Müssen „gemeinnützige Vereine“, welche Pferde eingestellt haben, auch Umsatzsteuer abliefern?
In der Regel werden „gemeinnützige Vereine“, die selbst einen Pferdeeinstellbetrieb führen, bei strenger Überprüfung wohl nicht als gemeinnützig im Sinne des Steuerrechts zu qualifizieren sein, weshalb in vielen Fällen umsatzsteuerpflichtige Leistungen vorliegen werden.

Muss beim Finanzamt um eine Steuernummer angesucht werden? Was ist eine UID Nummer?
Hat der Steuerpflichtige noch keine Steuernummer, sollte noch vor Abgabe der Umsatzsteuervoranmeldung zwecks Vergabe einer Steuernummer das Formular Verf 24 (für Einzelunternehmer) bzw. Verf 16 (für Gesellschaften) dem Finanzamt übermittelt werden. Bei Regelbesteuerung wird automatisch eine Umsatzsteueridentifikationsnummer ( ATU 12345678) zugeteilt.

Was bedeutet die kleine Beitragsgrundlagenoption für Sozialversicherungsbeiträge?
Mit der kleinen Beitragsgrundlagenoption beantragt der Betriebsführer die Ermittlung der Sozialversicherungsbeiträge für Nebentätigkeiten nach den für diese Nebentätigkeiten im Einkommensteuerbescheid ausgewiesenen Einkünften.

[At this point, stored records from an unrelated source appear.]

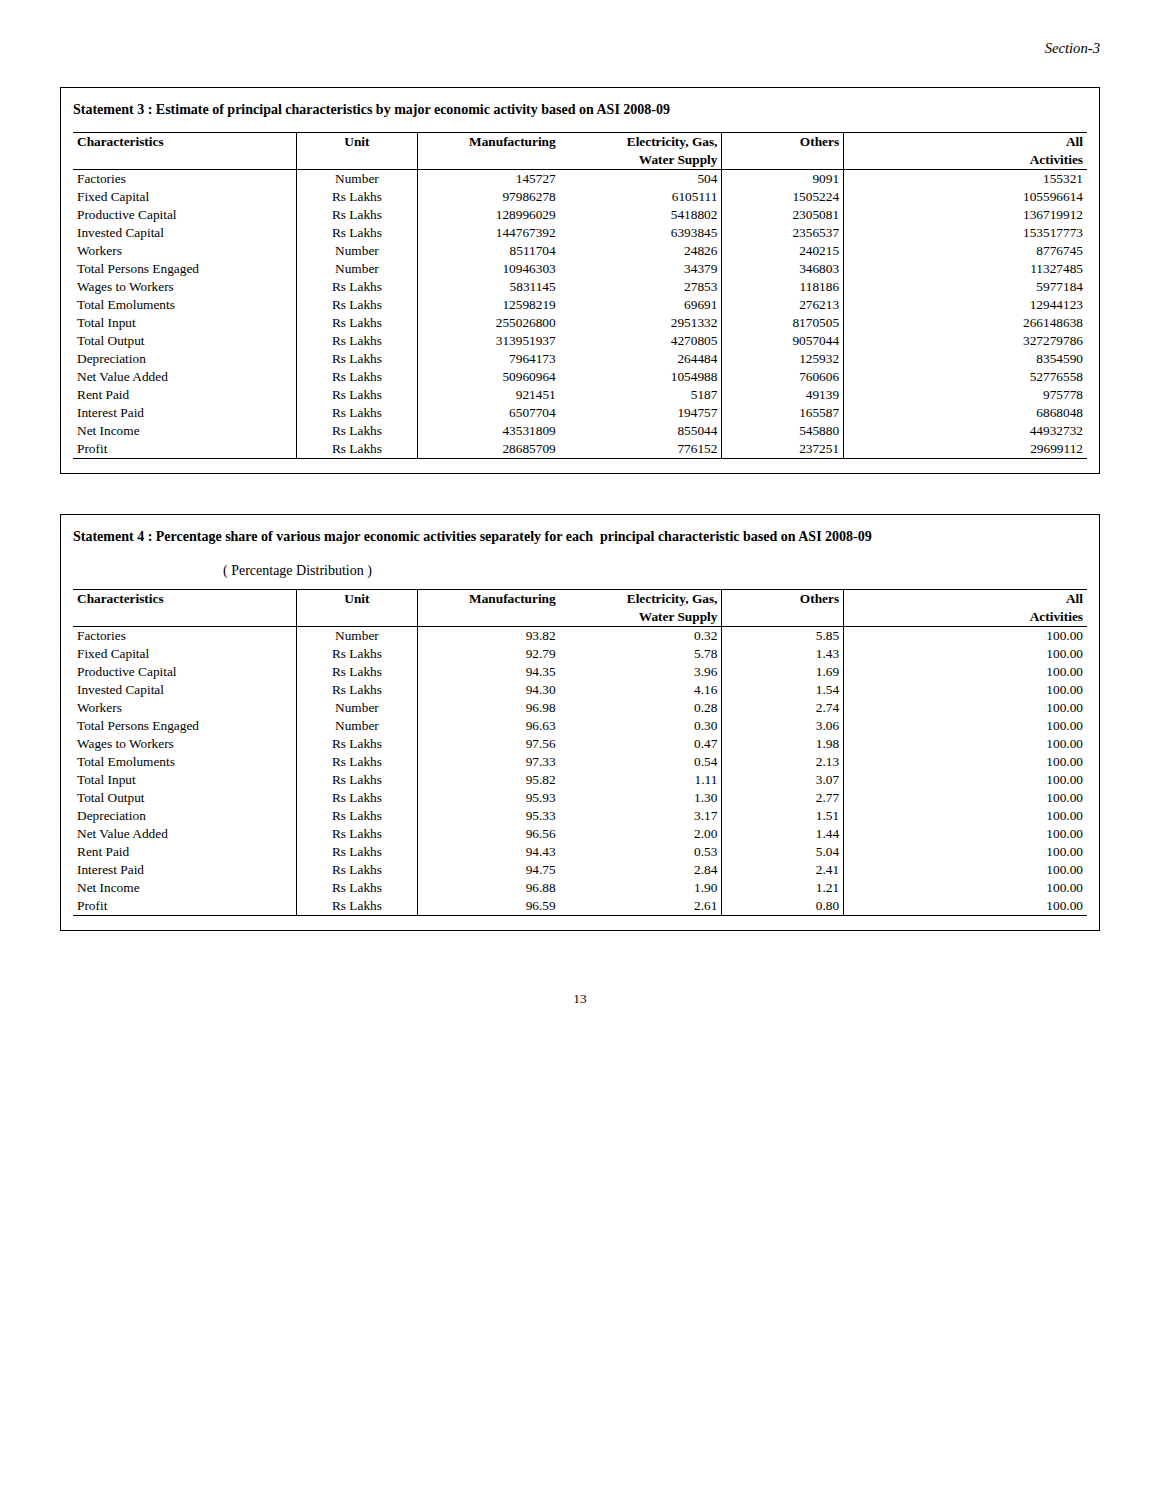Section-3
Statement 3 : Estimate of principal characteristics by major economic activity based on ASI 2008-09
| Characteristics | Unit | Manufacturing | Electricity, Gas, | Others | All |
| --- | --- | --- | --- | --- | --- |
| | | | Water Supply | | Activities |
| Factories | Number | 145727 | 504 | 9091 | 155321 |
| Fixed Capital | Rs Lakhs | 97986278 | 6105111 | 1505224 | 105596614 |
| Productive Capital | Rs Lakhs | 128996029 | 5418802 | 2305081 | 136719912 |
| Invested Capital | Rs Lakhs | 144767392 | 6393845 | 2356537 | 153517773 |
| Workers | Number | 8511704 | 24826 | 240215 | 8776745 |
| Total Persons Engaged | Number | 10946303 | 34379 | 346803 | 11327485 |
| Wages to Workers | Rs Lakhs | 5831145 | 27853 | 118186 | 5977184 |
| Total Emoluments | Rs Lakhs | 12598219 | 69691 | 276213 | 12944123 |
| Total Input | Rs Lakhs | 255026800 | 2951332 | 8170505 | 266148638 |
| Total Output | Rs Lakhs | 313951937 | 4270805 | 9057044 | 327279786 |
| Depreciation | Rs Lakhs | 7964173 | 264484 | 125932 | 8354590 |
| Net Value Added | Rs Lakhs | 50960964 | 1054988 | 760606 | 52776558 |
| Rent Paid | Rs Lakhs | 921451 | 5187 | 49139 | 975778 |
| Interest Paid | Rs Lakhs | 6507704 | 194757 | 165587 | 6868048 |
| Net Income | Rs Lakhs | 43531809 | 855044 | 545880 | 44932732 |
| Profit | Rs Lakhs | 28685709 | 776152 | 237251 | 29699112 |
Statement 4 : Percentage share of various major economic activities separately for each principal characteristic based on ASI 2008-09
( Percentage Distribution )
| Characteristics | Unit | Manufacturing | Electricity, Gas, | Others | All |
| --- | --- | --- | --- | --- | --- |
| | | | Water Supply | | Activities |
| Factories | Number | 93.82 | 0.32 | 5.85 | 100.00 |
| Fixed Capital | Rs Lakhs | 92.79 | 5.78 | 1.43 | 100.00 |
| Productive Capital | Rs Lakhs | 94.35 | 3.96 | 1.69 | 100.00 |
| Invested Capital | Rs Lakhs | 94.30 | 4.16 | 1.54 | 100.00 |
| Workers | Number | 96.98 | 0.28 | 2.74 | 100.00 |
| Total Persons Engaged | Number | 96.63 | 0.30 | 3.06 | 100.00 |
| Wages to Workers | Rs Lakhs | 97.56 | 0.47 | 1.98 | 100.00 |
| Total Emoluments | Rs Lakhs | 97.33 | 0.54 | 2.13 | 100.00 |
| Total Input | Rs Lakhs | 95.82 | 1.11 | 3.07 | 100.00 |
| Total Output | Rs Lakhs | 95.93 | 1.30 | 2.77 | 100.00 |
| Depreciation | Rs Lakhs | 95.33 | 3.17 | 1.51 | 100.00 |
| Net Value Added | Rs Lakhs | 96.56 | 2.00 | 1.44 | 100.00 |
| Rent Paid | Rs Lakhs | 94.43 | 0.53 | 5.04 | 100.00 |
| Interest Paid | Rs Lakhs | 94.75 | 2.84 | 2.41 | 100.00 |
| Net Income | Rs Lakhs | 96.88 | 1.90 | 1.21 | 100.00 |
| Profit | Rs Lakhs | 96.59 | 2.61 | 0.80 | 100.00 |
13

Sofern die Einkünfte aus der Pensionspferdehaltung den vollpauschalierten Einkünften aus Land- und Forstwirtschaft zuzurechnen sind und daher im Einkommensteuerbescheid nicht eigens ausgewiesen werden, bewirkt die kleine Beitragsgrundlagenoption bei der SVA der Bauern eine Berechnung der Sozialversicherungsbeiträge von der für Nebentätigkeiten vorgesehenen eigenen Mindestbeitragsgrundlage.

Kann für die Vermietung von Pferden auch die Vorsteuerpauschale geltend gemacht werden?
Bei der Vermietung von Pferden kann die Vorsteuerpauschale nach derzeitiger Rechtslage nicht geltend gemacht werden.

Wenn ich meinen Stall vermiete und die Einsteller sämtliche Arbeiten (füttern, ausmisten etc.) selbst erledigen (Selbstversorgerstall) muss dann UST abgeliefert werden?
Wird das Stallgebäude vermietet und erbringt der Landwirt (Vermieter) keine wie immer gearteten Dienstleistungen, wird in der Regel eine umsatzsteuerfreie „Grundstücksvermietung“ vorliegen, die aber gesondert der Einkommensteuer unterliegt. Angesichts der neuen Umsatzsteuerpflicht ist ab 1. 1. 2014 mit einer strengen Überprüfung derartiger Fälle durch die Finanzverwaltung zu rechnen.